**QUOTED PASSAGE:**
◆ ◆ ◆ ◆

There are little wire doohickeys made to hold lab block.


----------



## SarahY (Nov 6, 2008)

He shouldn't get ill from eating on the bedding - mine don't have food bowls at all because they throw half the food out and then use the bowl as a toilet. I throw their food directly on to the bedding and never had a problem, so don't worry about it 

I had two pet mice years ago, they used to perch daintily on the edge of their bowl to eat their food and never chucked food anywhere else! Such tidy little ladies 

Sarah xxx


----------



## Jack Garcia (Oct 9, 2009)

My mice have no bowls, either. They seem to like to scavange for seeds and lab block so I gave up on bowls long ago.


----------



## moustress (Sep 25, 2009)

Any bowl put in with my meeces will be rapidly emptied out onto the bedding so they can play with/climb on/sleep in it. I mostly don't bother unless it's fresh people-type food in small quantities.


----------



## laoshu (Sep 16, 2009)

I dont use bowls ether.. two reasons. first being they kick it all out within 30 mins or less and the second reason i have had a mouse bowl tipped over before and when i found it there was a mouse trapped under it that had died a horrid death due to the heat it would of created and suffocation.
So mine just get their food tipped in to their cages or high ones get a wire bird feeder


----------



## moustress (Sep 25, 2009)

I should have added that I sometimes use a flat lid from some disposable plastic thingie that came from the market with potato salad or whatever. It's not all that playable, though I have seen meeces carrying one of these by one edge with the thing sticking straight up in the air in front of them. One of those things that is very funny and makes you wish you had a camera ready.


----------



## wyliegirl (Dec 23, 2009)

With putting the lab blocks on the bedding will they know where it is because mine always seems to move the block around.I just always used a dish


----------



## laoshu (Sep 16, 2009)

yes they will know where it is  
mice have very good noses you know :lol:


----------



## Jack Garcia (Oct 9, 2009)

My mice dig amaranth seed from the bottom of the bedding. For those who don't know, amaranth seed is almost dust like it's so small. If the food is there, they will find it!


----------



## julieszoo (May 27, 2009)

I gave up on bowls for mice (and gerbils) as they only seem good for emptying out or weeing in! I think they enjoy foraging for their food anyway, keeps them active  The rats are allowed bowls as they are well behaved and eat out of them


----------

◆ ◆ ◆ ◆

**PROVIDED MATERIAL:**
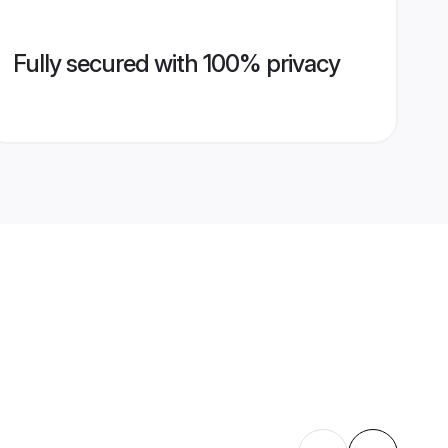
Fully secured with 100% privacy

◆ ◆ ◆ ◆

**ASSIGNED TASK:**
Reproduce verbatim the portion of the forum thread on feeding pet mice that opens with the words containing "So mine just" and closes with "a camera ready.".

**SOLUTION:**
So mine just get their food tipped in to their cages or high ones get a wire bird feeder


----------



## moustress (Sep 25, 2009)

I should have added that I sometimes use a flat lid from some disposable plastic thingie that came from the market with potato salad or whatever. It's not all that playable, though I have seen meeces carrying one of these by one edge with the thing sticking straight up in the air in front of them. One of those things that is very funny and makes you wish you had a camera ready.